Un programme dédié aux personnes qui entendent des voix propose de les aider à entretenir un rapport plus apaisé avec ce type de symptômes et de lutter contre la stigmatisation dont elles font l’objet. Ce programme leur permet de bénéficier d’un espace de parole contenant et d’acquérir des outils et des apports théoriques pour apprendre à vivre avec les voix.
Bien que très perturbant et dépressogène, le phénomène hallucinatoire reste un symptôme finalement peu exploré et parlé à l’hôpital. Dans ce contexte, un programme intitulé Lever le tabou (LEV) a été mis en place au Centre psychothérapique de jour pour adultes (CPJA) de Vannes (EPSM du Morbihan). Il s’agit d’aider les patients à entretenir un rapport plus apaisé avec ce type de symptômes mais aussi de lutter contre la stigmatisation dont ils font l’objet, y compris dans le cadre institutionnel.
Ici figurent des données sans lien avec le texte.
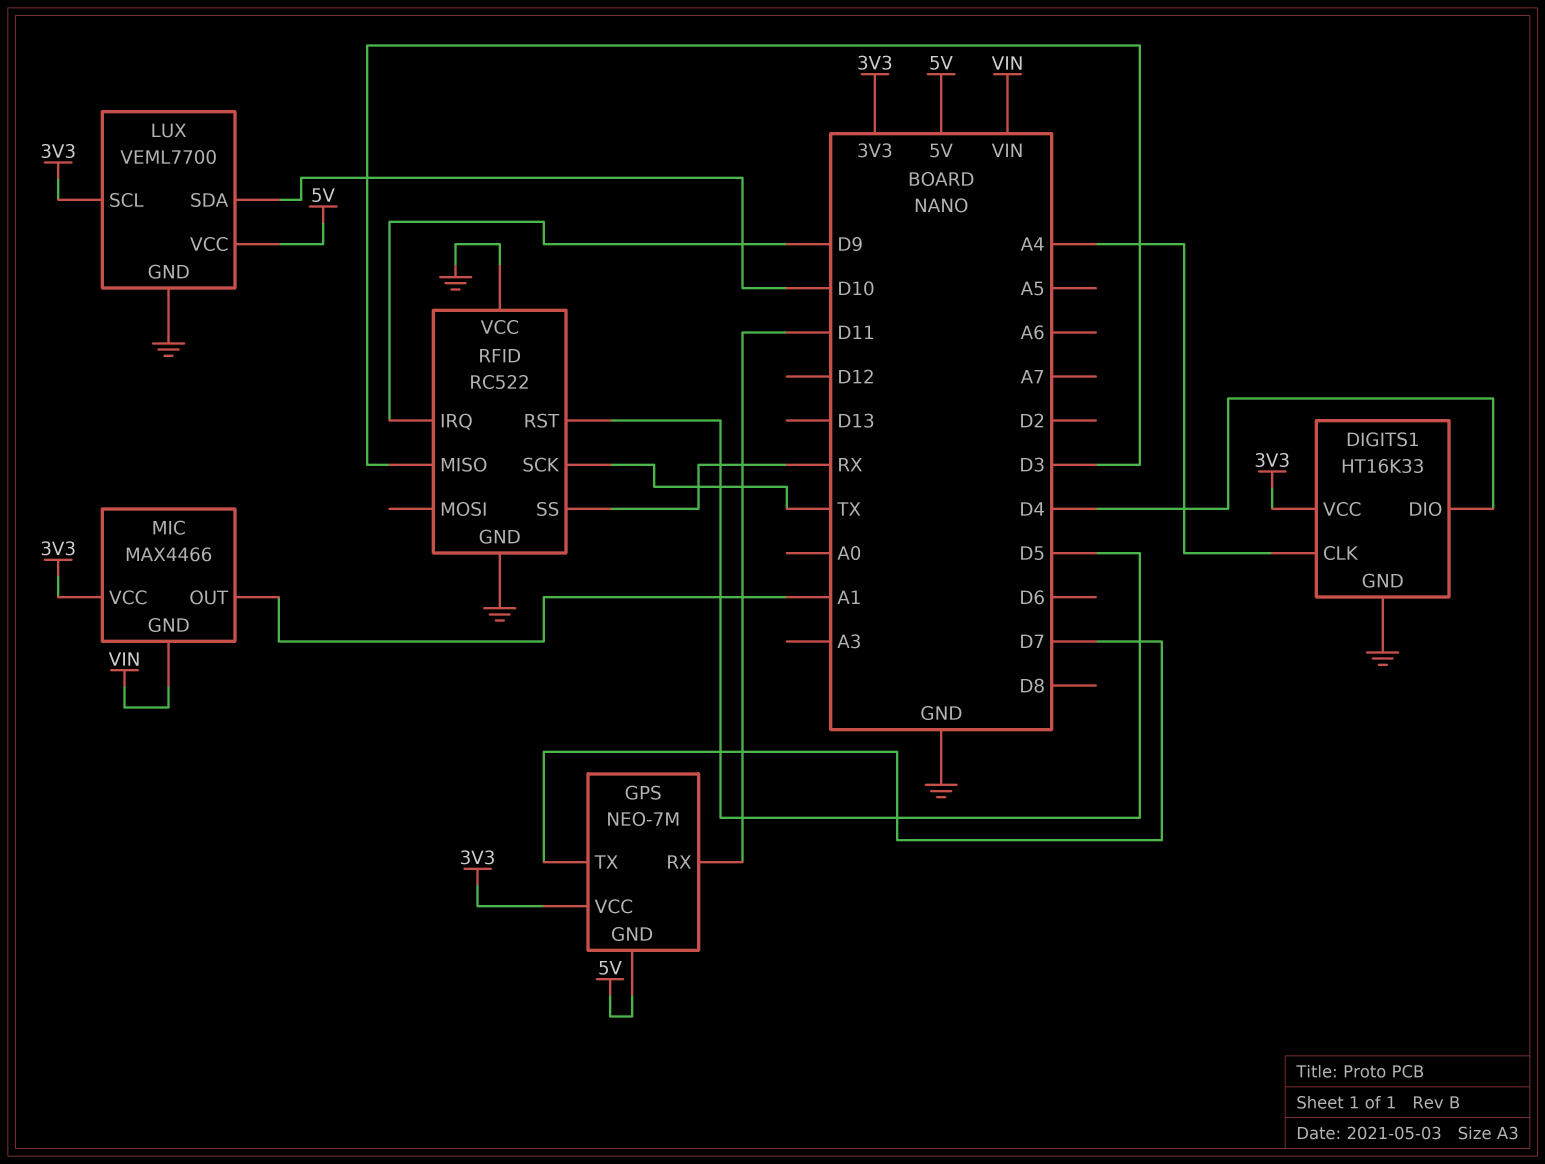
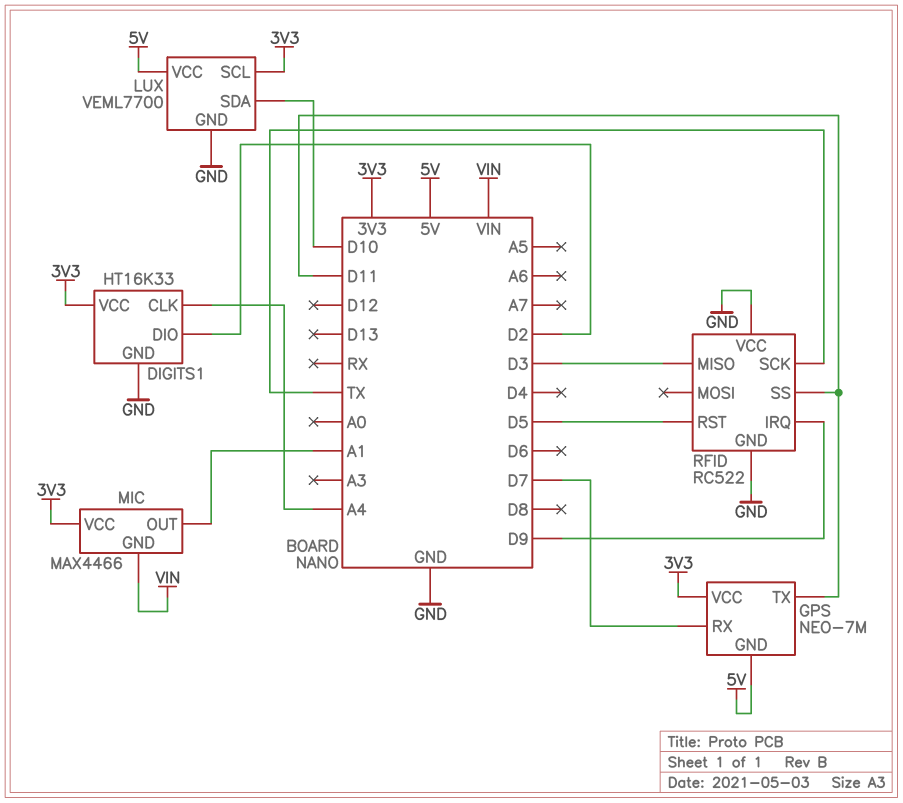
DIGITS1 pin DIO: D4 -> D2
GPS pin RX: D11 -> D7
GPS pin TX: D7 -> D11
RFID pin SS: RX -> D11

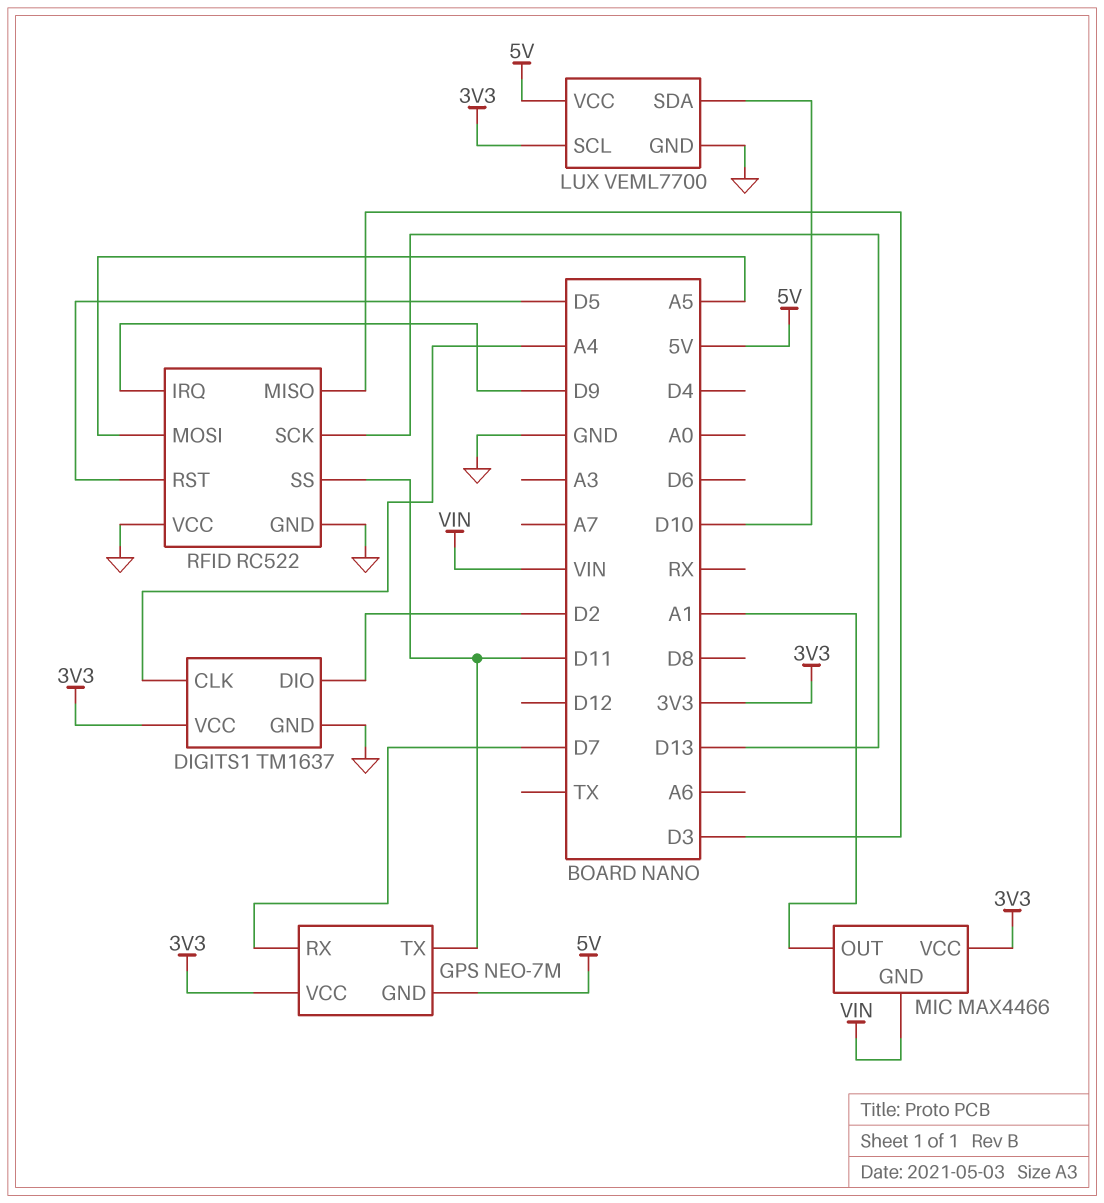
DIGITS1: HT16K33 -> TM1637
RFID pin MOSI: none -> A5
RFID pin SCK: TX -> D13

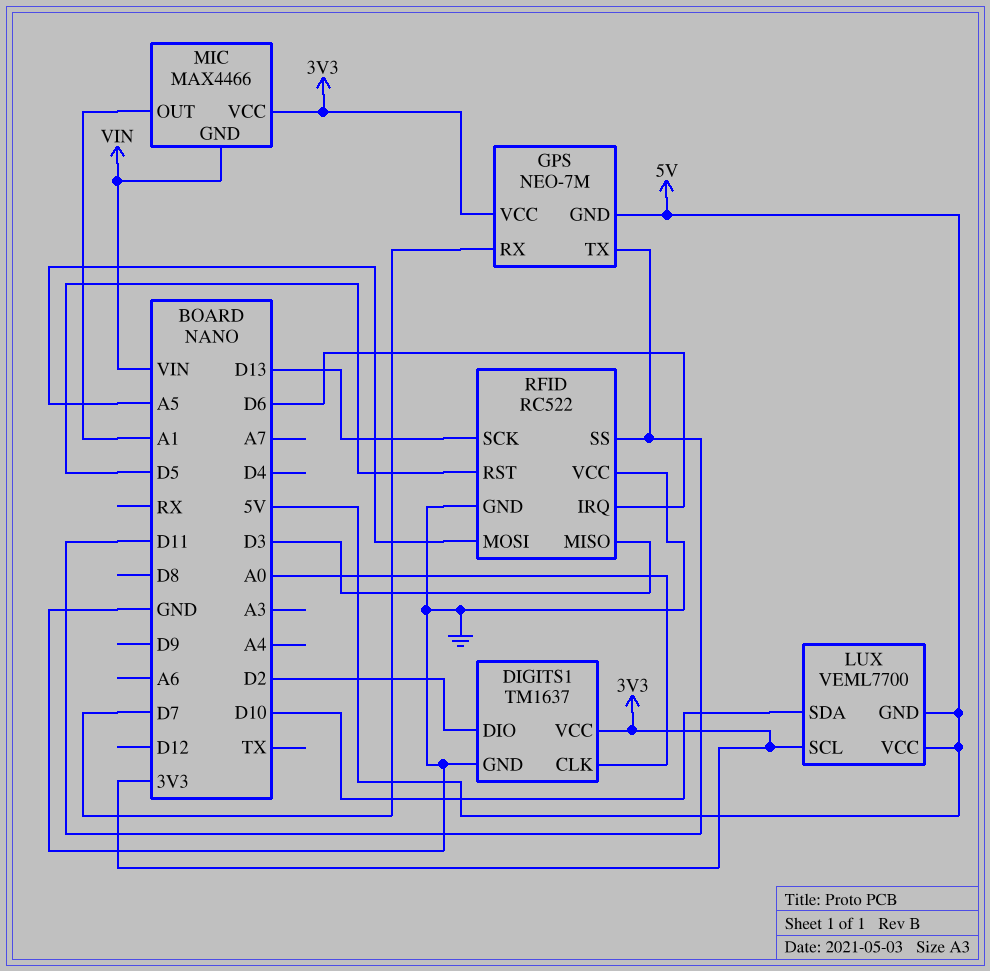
DIGITS1 pin CLK: A4 -> A0
LUX pin GND: GND -> 5V
RFID pin IRQ: D9 -> D6

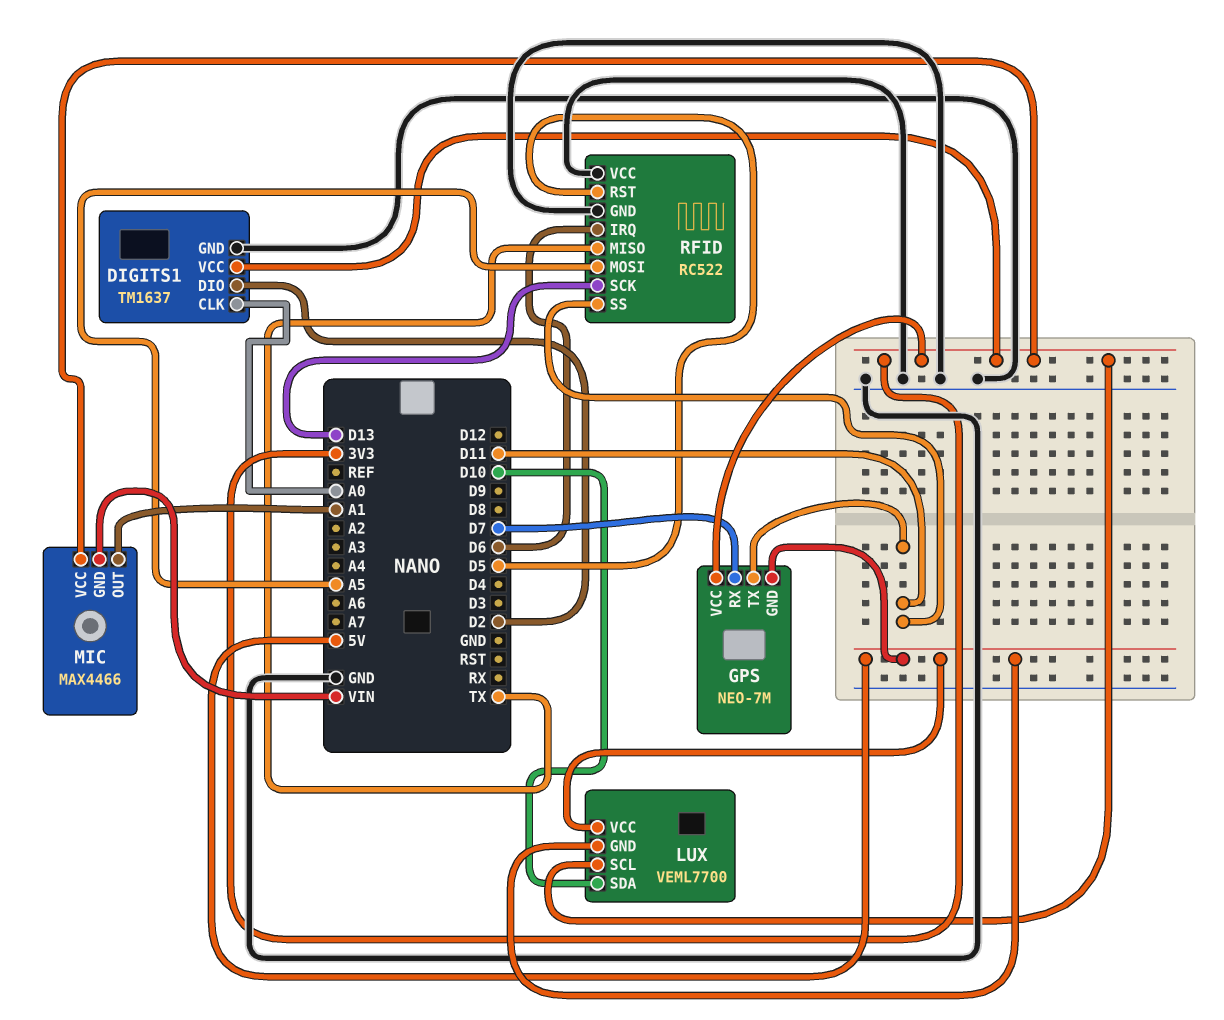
RFID pin MISO: D3 -> TX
Pour élaborer cette offre de soin, les équipes se sont notamment appuyées sur les travaux du réseau des Entendeurs de voix (1). Le programme s’adresse à des groupes fermés de 6 à 7 patients ayant des hallucinations auditives toujours présentes et en capacité de les reconnaître et d’en parler. Il comporte six séances hebdomadaires de 1 h 30, et est animé par les deux infirmières et la psychologue à l’origine du projet. Les objectifs sont de :
– bénéficier d’un espace de parole contenant pour échanger entre pairs et partager ses expériences au sein d’un groupe restreint ;
– acquérir des outils pour apprendre à vivre avec ses voix ;
– découvrir de nouvelles stratégies d’adaptation ;
– développer une meilleure connaissance de soi et travailler la relation à l’autre ;
– acquérir des apports théoriques et expérimenter la pratique de la pleine conscience.
« Le programme permet aux patients de réaliser que leur expérience d’hallucinations n’est pas inédite, elle est vécue par d’autres, ce qui réduit son caractère honteux et indicible, associé à la folie… »
Ce programme s’inscrit ainsi dans une logique qui ne cherche pas à « contrarier » les voix pour en invalider l’existence, mais qui aide les patients à les appréhender de manière moins anxiogène voire plus sereine. Il participe d’une logique préventive qui, tout en favorisant l’autonomie, est susceptible de réduire les risques de « crise » et de sollicitations urgentes. Les soignantes observent « que les “entendeurs” deviennent davantage acteurs, voire experts dans leur symptomatologie, ce qui favorise l’alliance thérapeutique. Dans le groupe, le rapport coercitif des voix est inversé : habituellement, ce sont elles qui parlent au patient sans qu’il en ait le choix. Grâce à ce dispositif, il devient possible de parler d’elles et d’en faire un objet critiquable, que l’on peut sortir de son seul esprit. Par ailleurs, le caractère régulier des groupes de parole constitue un repère fixe face au caractère imposant, aléatoire et peu contrôlable des voix, ce qui est sécurisant et redonne de l’espoir aux personnes. »
Depuis la mise en place du projet en 2022, une trentaine de personnes atteintes de psychose ont pu bénéficier de ce programme. Présenté aux Prix des équipes soignantes en psychiatrie 2024, ce projet a été salué comme un « coup de cœur » du Jury.